We’re getting into that time of year where I become a sappy mess. I cry, I love people, I get possessive and protective and I feel like such a part of a community that I’m almost overwhelmed with emotion. Which is big for me since I have always done everything in my power to avoid heavy emotion.
But when it comes to Jakob, other Autism families (especially my Moms) and everyone who loves, accepts and understands our kids, I can’t help it.
Here is one of the many blessings that Jakob’s diagnosis has given me…friendships and a feeling of unity that I know I never would have experienced without Autism being in our lives.
And I’ve been experiencing it on the “light” side for the past few years. When we began our Son-Rise Program, we began doing something so drastically different than the mainstream Autism community, I’m not sure if most of my peeps knew what to do with me. I was weird…even for weird people. I became a bit of an outcast amongst the already outcast. At least that’s how I felt. May or may not have been true but it was certainly my perception. And it was all good. Each of us has our own journey to take. I realize that now.
But I never stopped loving this Cincinnati Autism Community and wanting the best for everyone in it. I still want that so passionately that I’ve spent the better part of this afternoon sobbing like a baby. I’m exhausted from it.
Remember the kid who was the manager for his high school basketball team? The kid with Autism whose coach let him dress for one game? He played for 4 minutes and scored 20 points? It was all caught on tape and became a national story? His name was Jason McElwain and that was 5 years ago.

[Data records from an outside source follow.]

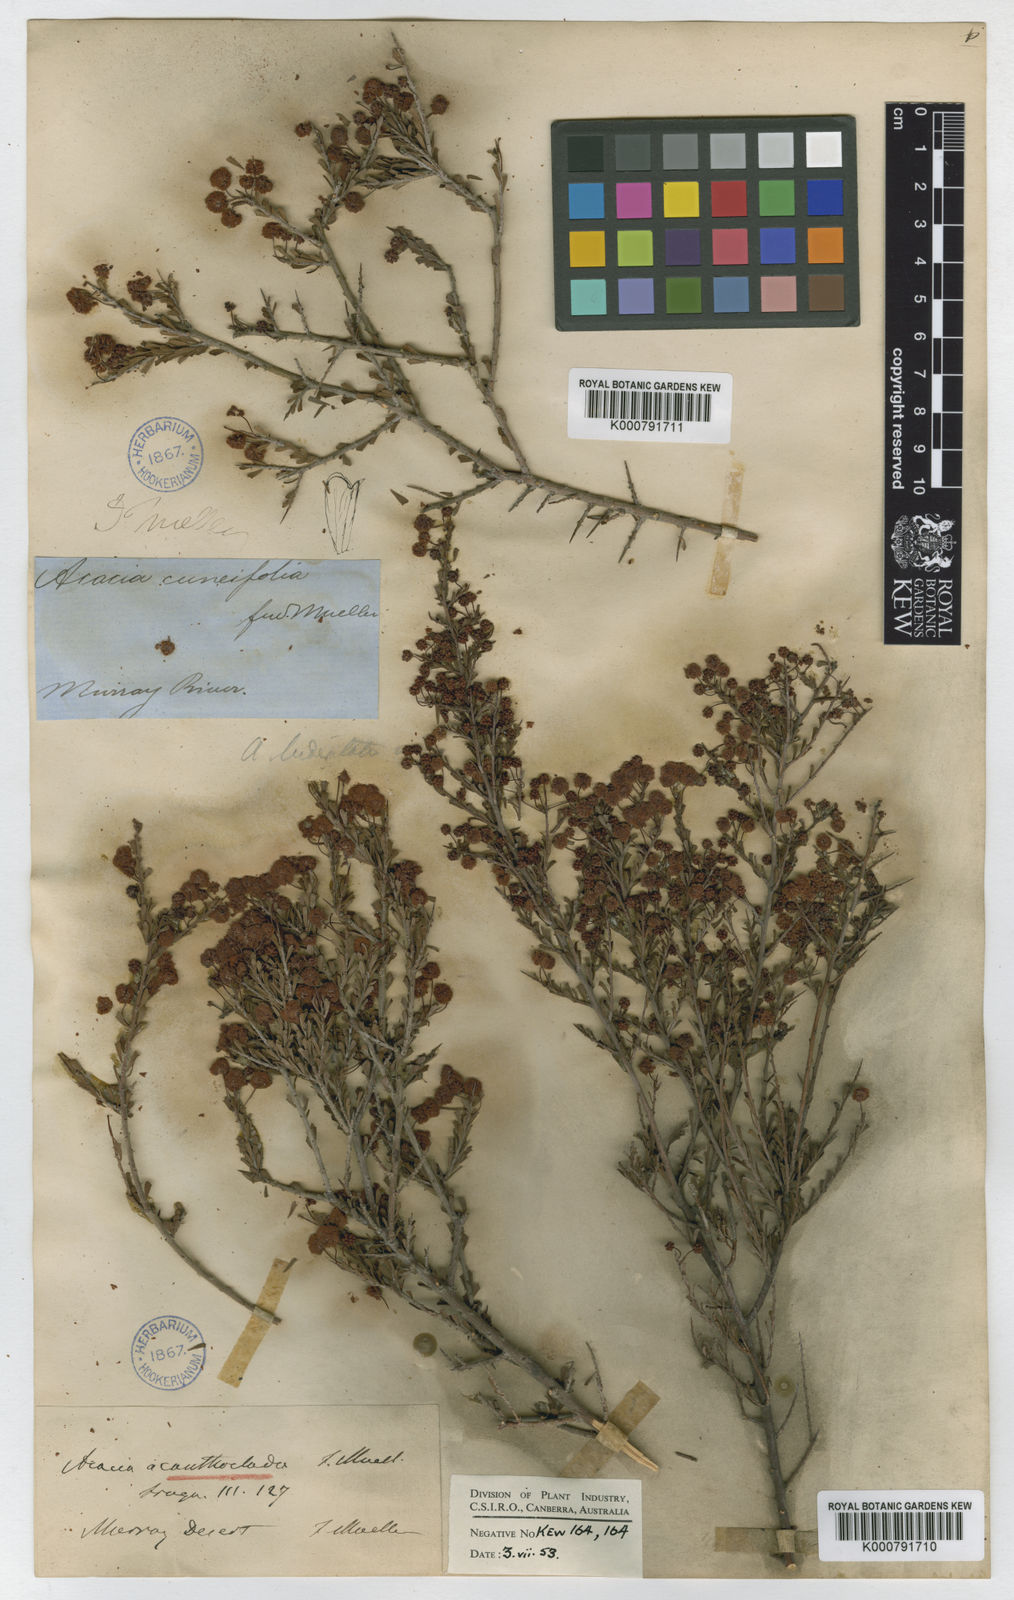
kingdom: Plantae
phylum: Tracheophyta
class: Magnoliopsida
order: Fabales
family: Fabaceae
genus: Acacia
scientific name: Acacia acanthoclada
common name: Harrow wattle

Jakob and I were one year into our Autism diagnosis at the time. I was highly medicated (prescription and otherwise), his father and I were separating and I was terrified for so many reasons. But this kid, his 4 minutes, 20 points and the world’s reaction to him was enough to startle me out of my self-induced coma. This kid rocked me.
When the word on the street was “Autism is a lifelong disability with no hope of recovery” and “there’s no known treatment” and “this may be as functional as he ever gets”, that kid on the basketball court gave us all a glimmer of hope.
And now as I watch that footage again from the game, I still think his 20 points are amazing. But what rocks me 5 years later is all the people surrounding him. From the coach who gave him the chance, to the players who passed him the ball, to the students who were cheering in the stands to the community who picked him up and carried him around the gym on their shoulders. Wow. I wanna live there. I want Jakob to be surrounded by the people in that town. That’s the world I want him to know.
Five years later, I know that’s what it’s gonna take for us to connect with our kids . We have to change. We have to be like the people in that video. That’s why our kids are here. They’re here to teach us. Not the other way around. They’re not broken, we are.
We’ve forgotten kindness, understanding, patience and unconditional love. And once we get it, once we remember what it’s like to live that way, then they’ll no longer have the need to be soooo different and they’ll reunite with us.